We spent hours debugging, checking gate voltages, trying different MOSFETs, questioning our understanding of transistor physics. Then it hit us: we never simulated this circuit before committing to the PCB.

This realization led to a broader epiphany. We had multiple ideas for complex power protection schemes. Some were innovative, some were borrowed from high-end designs. But complexity for complexity’s sake is engineering ego, not engineering excellence.

The solution: We simplified. Dramatically.

Overvoltage protection: resistor-Zener diode clamp (simple, reliable, well-understood) Overcurrent protection: a fuse (can’t get simpler than that) Reverse polarity protection: Schottky diode (low drop, fast, effective) Not innovative. But it works, it’s reliable, and anyone debugging the board can understand it instantly.

Revere Polarity Protection

The lesson: Simulate before you fabricate. And remember: a working simple circuit beats a broken clever one every single time. Your future self (and anyone else working on the project) will thank you for choosing clarity over complexity.

What We’d Do Differently

Looking back at this journey, here’s what we’d change:

  • More upfront mechanical planning — Create a 3D model early with all components placed before starting routing
  • Impedance calculator from day one — Don’t wait until routing to think about controlled impedance
  • Bus sharing validation — Test SPI bus sharing scenarios on a breadboard first
  • Pin assignment review — Have a dedicated review session for all microcontroller pin assignments checking for conflicts
  • Reference design study — Spend more time with reference designs, especially for SD card interfaces and Ethernet W5500
  • Circuit simulation mandatory — Make LTSpice simulation a requirement before any new circuit enters the schematic
  • Simplicity first — Start with the simplest working solution, then optimize only if needed

The Win

Despite the challenges, Rev3 of the S0 system works. It reliably reads both wireless and wired M-Bus meters, communicates over NB-IoT, logs to SD card, and connects via Ethernet. The form factor works with the BeagleV-Fire. The power circuit is rock-solid.

More importantly, we learned lessons that will make every future design better. Hardware design is iterative, and every challenge is a chance to deepen understanding.

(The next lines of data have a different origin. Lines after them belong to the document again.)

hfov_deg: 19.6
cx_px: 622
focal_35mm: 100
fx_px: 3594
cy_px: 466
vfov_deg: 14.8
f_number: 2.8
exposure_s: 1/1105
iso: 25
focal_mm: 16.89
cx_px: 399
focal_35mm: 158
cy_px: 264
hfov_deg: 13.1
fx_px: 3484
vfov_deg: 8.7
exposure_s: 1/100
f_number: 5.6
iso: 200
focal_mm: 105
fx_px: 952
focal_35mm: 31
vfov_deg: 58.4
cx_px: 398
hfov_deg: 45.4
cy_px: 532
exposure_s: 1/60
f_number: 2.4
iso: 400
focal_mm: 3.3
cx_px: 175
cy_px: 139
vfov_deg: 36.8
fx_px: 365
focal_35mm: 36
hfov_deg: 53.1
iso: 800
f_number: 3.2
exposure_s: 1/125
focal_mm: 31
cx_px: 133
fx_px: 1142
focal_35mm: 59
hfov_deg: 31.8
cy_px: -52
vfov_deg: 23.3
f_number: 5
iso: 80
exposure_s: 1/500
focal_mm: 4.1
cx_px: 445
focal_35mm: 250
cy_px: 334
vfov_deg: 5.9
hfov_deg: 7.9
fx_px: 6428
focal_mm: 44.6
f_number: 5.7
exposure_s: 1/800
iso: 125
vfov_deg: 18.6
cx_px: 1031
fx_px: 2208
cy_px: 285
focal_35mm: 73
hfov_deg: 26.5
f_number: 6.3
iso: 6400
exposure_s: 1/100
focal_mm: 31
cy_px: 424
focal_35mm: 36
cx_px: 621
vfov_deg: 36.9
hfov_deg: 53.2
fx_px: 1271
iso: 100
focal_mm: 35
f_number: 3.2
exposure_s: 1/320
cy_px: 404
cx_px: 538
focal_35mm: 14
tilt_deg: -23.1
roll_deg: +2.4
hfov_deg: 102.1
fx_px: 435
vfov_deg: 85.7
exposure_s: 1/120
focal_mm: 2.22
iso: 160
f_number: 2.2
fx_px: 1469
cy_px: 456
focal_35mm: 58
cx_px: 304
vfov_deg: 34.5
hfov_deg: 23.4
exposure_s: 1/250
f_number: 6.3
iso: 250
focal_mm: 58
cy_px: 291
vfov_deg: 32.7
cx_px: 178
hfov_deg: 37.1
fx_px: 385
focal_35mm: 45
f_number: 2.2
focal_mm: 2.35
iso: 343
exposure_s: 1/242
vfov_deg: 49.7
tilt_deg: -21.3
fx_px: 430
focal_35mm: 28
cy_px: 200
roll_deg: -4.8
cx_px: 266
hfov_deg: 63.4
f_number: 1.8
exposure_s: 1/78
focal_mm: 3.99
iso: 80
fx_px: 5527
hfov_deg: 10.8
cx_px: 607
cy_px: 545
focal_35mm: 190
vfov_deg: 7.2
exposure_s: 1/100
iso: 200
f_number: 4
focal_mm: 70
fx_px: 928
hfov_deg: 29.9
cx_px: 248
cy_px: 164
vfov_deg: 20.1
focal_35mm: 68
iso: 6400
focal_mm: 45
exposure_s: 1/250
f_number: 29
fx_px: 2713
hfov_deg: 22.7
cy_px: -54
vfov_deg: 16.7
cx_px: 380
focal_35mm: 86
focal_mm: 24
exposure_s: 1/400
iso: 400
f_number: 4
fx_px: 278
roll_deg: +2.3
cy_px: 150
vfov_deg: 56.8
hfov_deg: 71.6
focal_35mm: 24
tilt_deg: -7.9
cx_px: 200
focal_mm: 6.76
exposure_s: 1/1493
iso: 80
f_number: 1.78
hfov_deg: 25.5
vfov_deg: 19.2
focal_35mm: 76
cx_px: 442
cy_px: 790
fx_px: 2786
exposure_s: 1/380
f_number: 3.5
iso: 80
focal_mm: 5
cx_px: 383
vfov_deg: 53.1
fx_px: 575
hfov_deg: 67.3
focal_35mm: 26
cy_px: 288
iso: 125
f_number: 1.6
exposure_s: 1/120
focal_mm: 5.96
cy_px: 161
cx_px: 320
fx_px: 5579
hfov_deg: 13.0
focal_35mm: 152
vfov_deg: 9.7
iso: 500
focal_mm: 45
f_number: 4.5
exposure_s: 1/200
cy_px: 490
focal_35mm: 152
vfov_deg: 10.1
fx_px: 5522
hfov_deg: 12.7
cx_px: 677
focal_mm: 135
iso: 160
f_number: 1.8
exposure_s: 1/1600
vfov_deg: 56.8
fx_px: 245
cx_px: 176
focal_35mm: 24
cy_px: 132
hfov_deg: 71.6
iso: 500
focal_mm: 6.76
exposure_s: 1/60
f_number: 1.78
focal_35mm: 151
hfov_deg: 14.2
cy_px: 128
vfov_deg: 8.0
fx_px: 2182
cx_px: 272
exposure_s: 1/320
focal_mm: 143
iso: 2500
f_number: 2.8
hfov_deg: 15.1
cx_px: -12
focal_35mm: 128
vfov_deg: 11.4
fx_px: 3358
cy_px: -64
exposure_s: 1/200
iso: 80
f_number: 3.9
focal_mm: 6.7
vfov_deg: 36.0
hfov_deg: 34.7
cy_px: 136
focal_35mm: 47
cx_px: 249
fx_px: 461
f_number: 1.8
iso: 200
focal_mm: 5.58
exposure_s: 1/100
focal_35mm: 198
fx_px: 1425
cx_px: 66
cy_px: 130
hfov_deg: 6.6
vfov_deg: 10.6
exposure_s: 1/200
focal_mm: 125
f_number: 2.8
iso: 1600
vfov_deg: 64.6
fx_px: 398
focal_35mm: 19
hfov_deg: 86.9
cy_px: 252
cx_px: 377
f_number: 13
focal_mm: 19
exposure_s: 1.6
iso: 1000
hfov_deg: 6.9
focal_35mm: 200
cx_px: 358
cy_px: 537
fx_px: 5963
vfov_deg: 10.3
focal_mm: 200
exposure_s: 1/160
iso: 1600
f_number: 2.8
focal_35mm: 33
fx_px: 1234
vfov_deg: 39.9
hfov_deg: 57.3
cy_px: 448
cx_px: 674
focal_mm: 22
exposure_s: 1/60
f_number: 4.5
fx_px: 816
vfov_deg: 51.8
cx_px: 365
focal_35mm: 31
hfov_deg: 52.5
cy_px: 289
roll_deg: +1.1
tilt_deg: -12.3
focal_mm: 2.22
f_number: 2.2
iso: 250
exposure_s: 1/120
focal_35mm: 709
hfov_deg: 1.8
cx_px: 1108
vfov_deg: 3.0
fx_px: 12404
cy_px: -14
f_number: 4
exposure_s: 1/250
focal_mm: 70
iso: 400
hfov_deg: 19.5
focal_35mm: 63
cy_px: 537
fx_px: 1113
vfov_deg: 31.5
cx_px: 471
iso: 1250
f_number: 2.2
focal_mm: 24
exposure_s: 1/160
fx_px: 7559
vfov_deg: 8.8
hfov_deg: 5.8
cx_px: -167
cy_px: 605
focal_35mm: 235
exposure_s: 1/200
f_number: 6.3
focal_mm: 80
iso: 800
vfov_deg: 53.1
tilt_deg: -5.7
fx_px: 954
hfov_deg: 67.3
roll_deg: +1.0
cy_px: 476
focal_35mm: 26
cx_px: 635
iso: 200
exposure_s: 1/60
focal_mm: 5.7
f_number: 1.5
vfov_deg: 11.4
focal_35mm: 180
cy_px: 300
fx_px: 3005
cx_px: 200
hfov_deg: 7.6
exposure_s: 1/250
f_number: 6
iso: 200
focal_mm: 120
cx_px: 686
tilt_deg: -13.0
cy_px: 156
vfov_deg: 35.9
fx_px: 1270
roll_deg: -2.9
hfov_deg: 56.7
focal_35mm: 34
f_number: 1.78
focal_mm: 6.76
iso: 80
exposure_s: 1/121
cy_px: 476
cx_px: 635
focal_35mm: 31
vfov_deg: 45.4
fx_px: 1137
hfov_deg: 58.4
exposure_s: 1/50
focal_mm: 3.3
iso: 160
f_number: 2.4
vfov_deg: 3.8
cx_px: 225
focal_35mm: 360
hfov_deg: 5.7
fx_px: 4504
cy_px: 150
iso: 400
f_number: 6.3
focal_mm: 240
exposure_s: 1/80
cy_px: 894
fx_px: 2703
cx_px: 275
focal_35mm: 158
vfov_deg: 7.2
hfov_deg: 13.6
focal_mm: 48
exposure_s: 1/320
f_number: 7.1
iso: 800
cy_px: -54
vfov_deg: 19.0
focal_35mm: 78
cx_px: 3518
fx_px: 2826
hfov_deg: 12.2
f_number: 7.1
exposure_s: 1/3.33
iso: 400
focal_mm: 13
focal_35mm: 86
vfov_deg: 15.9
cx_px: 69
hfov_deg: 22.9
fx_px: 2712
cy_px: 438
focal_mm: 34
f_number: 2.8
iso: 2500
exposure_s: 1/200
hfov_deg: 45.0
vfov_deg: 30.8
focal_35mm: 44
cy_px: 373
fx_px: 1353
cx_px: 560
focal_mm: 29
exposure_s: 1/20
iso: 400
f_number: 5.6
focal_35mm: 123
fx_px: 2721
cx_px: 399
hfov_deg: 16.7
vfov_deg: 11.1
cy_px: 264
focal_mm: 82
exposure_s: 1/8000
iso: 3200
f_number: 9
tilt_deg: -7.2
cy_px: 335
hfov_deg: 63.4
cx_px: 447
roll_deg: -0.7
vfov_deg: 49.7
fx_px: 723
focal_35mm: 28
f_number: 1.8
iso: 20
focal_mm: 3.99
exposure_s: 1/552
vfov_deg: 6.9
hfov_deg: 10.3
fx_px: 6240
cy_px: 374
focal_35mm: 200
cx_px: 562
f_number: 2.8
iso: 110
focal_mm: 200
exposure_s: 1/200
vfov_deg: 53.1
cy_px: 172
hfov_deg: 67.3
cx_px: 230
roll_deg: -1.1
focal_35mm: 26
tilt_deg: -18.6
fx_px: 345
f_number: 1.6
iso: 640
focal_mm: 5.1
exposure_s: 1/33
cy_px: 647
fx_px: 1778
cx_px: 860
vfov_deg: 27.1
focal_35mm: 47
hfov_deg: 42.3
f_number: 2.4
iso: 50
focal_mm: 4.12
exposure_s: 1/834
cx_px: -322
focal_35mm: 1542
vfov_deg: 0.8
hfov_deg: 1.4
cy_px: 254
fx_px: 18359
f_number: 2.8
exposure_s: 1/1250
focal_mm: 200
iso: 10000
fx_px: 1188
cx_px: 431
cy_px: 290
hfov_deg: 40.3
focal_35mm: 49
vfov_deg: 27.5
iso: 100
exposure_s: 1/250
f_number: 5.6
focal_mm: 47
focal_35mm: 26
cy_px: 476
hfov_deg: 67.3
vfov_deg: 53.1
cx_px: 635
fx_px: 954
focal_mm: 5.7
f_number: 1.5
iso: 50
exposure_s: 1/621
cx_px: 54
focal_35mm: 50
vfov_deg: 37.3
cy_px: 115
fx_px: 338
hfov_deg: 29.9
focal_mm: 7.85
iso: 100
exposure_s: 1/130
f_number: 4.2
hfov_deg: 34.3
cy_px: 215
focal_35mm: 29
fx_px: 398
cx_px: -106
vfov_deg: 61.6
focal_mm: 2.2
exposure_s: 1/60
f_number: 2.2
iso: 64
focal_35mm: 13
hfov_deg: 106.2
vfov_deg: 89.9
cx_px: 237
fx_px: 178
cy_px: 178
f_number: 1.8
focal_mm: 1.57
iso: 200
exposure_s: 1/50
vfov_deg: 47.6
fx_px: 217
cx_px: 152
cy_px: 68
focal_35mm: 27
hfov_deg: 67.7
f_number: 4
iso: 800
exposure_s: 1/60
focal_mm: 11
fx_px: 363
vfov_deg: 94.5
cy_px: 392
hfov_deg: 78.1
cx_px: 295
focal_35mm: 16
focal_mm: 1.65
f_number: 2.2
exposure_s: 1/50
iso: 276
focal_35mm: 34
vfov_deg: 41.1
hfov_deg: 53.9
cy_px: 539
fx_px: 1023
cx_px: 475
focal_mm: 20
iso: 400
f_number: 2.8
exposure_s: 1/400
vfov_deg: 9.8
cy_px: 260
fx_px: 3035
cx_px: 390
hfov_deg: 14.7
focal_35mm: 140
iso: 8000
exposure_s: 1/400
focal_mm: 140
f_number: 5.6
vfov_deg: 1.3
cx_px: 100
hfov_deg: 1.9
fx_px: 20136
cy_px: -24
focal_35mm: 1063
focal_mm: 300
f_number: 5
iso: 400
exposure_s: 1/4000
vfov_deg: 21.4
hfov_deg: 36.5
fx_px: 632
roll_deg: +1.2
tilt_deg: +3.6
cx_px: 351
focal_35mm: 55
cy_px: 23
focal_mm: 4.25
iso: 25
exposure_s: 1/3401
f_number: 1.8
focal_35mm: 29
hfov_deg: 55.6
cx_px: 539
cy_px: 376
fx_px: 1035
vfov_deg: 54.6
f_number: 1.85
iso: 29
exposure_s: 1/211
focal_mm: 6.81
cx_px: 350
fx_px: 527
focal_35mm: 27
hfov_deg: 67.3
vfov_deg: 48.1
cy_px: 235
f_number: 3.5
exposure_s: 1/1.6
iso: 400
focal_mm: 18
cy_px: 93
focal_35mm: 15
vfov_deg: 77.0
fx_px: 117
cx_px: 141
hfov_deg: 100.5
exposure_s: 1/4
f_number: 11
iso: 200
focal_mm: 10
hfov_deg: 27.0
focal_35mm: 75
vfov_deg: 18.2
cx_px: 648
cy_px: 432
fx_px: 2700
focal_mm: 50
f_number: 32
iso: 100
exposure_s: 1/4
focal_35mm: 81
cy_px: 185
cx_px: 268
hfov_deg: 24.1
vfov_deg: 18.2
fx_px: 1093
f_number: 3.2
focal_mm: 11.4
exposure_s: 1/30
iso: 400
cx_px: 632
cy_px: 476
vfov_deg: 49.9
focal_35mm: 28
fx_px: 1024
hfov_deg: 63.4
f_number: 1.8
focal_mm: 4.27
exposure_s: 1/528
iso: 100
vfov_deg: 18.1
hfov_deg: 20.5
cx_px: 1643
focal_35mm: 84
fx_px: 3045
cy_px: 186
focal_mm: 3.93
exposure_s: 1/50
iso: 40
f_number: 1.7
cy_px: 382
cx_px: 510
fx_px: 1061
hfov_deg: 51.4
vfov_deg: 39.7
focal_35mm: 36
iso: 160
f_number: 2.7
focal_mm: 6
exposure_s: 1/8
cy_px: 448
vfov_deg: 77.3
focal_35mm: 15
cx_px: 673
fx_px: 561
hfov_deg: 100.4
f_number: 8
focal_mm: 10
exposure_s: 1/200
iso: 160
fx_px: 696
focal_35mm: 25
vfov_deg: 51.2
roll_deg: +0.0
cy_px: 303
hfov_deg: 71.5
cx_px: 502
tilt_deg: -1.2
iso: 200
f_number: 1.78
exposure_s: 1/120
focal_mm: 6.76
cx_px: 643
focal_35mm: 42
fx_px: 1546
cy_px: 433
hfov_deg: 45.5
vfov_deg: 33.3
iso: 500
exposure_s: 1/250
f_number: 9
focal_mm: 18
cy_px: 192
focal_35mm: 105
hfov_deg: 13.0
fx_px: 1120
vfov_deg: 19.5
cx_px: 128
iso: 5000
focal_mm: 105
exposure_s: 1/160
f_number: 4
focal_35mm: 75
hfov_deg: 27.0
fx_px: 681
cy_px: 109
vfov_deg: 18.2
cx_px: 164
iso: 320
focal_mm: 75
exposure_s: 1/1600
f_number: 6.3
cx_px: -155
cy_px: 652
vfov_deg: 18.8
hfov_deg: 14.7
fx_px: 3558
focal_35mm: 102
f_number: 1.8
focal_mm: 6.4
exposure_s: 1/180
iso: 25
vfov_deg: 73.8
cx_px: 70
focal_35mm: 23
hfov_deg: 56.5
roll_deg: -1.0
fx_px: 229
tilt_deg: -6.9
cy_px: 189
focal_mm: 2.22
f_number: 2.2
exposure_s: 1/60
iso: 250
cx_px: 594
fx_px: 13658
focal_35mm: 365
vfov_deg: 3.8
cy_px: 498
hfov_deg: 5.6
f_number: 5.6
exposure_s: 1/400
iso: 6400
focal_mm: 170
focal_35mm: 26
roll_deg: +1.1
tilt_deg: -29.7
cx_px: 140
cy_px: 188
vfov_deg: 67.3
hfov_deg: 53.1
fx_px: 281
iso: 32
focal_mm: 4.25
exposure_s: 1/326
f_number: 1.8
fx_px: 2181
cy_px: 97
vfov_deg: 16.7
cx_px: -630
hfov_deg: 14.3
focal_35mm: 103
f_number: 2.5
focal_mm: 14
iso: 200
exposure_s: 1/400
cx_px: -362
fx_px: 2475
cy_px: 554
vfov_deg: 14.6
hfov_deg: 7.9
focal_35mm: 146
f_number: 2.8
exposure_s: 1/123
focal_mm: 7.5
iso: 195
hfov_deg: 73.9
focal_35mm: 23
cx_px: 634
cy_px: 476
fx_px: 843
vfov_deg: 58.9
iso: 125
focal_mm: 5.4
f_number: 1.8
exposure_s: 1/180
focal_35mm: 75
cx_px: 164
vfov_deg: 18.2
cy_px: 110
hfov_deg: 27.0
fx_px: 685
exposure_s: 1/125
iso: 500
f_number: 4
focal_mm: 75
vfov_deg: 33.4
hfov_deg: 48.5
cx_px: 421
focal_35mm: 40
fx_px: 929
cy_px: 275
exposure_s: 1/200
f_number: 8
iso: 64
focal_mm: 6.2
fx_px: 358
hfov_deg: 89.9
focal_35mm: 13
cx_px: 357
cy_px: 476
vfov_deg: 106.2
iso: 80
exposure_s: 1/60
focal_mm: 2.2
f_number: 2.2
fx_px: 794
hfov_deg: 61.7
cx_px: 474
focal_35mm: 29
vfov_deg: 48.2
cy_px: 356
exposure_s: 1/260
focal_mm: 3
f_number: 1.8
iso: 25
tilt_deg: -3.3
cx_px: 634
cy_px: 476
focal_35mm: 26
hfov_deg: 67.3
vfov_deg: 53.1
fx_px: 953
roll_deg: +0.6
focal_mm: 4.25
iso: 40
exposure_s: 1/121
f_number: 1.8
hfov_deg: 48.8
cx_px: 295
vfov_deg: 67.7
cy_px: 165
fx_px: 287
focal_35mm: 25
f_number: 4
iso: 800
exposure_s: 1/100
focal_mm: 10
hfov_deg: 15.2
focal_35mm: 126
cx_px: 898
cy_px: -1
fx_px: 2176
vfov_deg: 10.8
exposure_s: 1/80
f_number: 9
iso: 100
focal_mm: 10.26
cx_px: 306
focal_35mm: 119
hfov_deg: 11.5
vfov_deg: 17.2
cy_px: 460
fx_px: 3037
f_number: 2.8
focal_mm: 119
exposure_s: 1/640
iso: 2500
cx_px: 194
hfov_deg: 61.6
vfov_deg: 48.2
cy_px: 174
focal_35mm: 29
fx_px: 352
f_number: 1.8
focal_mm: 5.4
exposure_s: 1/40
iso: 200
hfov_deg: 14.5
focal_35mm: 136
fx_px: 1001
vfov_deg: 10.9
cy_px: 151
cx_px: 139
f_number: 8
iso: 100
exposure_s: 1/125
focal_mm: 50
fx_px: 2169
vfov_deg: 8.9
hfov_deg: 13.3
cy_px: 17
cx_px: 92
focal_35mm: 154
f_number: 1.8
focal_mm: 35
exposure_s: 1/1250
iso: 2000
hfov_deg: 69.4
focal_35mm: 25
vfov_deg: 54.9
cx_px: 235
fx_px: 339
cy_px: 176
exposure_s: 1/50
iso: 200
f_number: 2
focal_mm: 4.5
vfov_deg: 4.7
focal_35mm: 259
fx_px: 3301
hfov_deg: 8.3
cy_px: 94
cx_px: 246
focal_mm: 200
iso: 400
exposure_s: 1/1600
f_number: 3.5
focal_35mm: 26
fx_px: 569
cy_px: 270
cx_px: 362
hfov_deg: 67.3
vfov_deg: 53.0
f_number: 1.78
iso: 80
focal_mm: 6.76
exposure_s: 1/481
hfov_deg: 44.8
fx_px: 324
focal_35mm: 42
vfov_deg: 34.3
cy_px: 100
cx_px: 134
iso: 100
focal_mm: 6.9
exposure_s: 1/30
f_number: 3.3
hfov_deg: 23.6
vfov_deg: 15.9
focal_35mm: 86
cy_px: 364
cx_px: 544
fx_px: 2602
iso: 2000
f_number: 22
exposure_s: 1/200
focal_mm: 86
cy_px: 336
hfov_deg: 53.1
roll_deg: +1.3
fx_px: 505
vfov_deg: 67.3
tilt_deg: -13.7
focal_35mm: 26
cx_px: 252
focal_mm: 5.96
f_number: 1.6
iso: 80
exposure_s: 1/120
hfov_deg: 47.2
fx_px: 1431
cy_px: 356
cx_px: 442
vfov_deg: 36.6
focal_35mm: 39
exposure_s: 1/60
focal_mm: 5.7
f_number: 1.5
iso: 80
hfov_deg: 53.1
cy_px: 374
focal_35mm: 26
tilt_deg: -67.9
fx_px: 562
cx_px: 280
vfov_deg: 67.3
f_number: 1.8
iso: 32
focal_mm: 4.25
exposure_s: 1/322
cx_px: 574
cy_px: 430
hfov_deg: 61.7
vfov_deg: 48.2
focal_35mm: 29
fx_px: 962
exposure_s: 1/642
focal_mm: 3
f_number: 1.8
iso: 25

For Those Starting Their Journey

If you’re designing your first complex board, here’s our advice:

  • Start simple — Get basic functionality working before adding features
  • Read everything twice — Datasheets, app notes, reference designs — read them carefully
  • Simulate critical circuits — Especially power, protection, and anything you haven’t built before
  • Plan for debugging — Add test points, LED indicators, and JTAG/SWD access
  • Embrace iteration — Rev1 rarely works perfectly, and that’s okay
  • Document your mistakes — They’re learning opportunities, not failures
  • Keep it simple — Especially for power and protection circuits

The S0 journey taught us that good hardware design isn’t about being clever — it’s about being thorough, methodical, and humble enough to learn from mistakes. Every challenge we faced made the final product better and made us better engineers.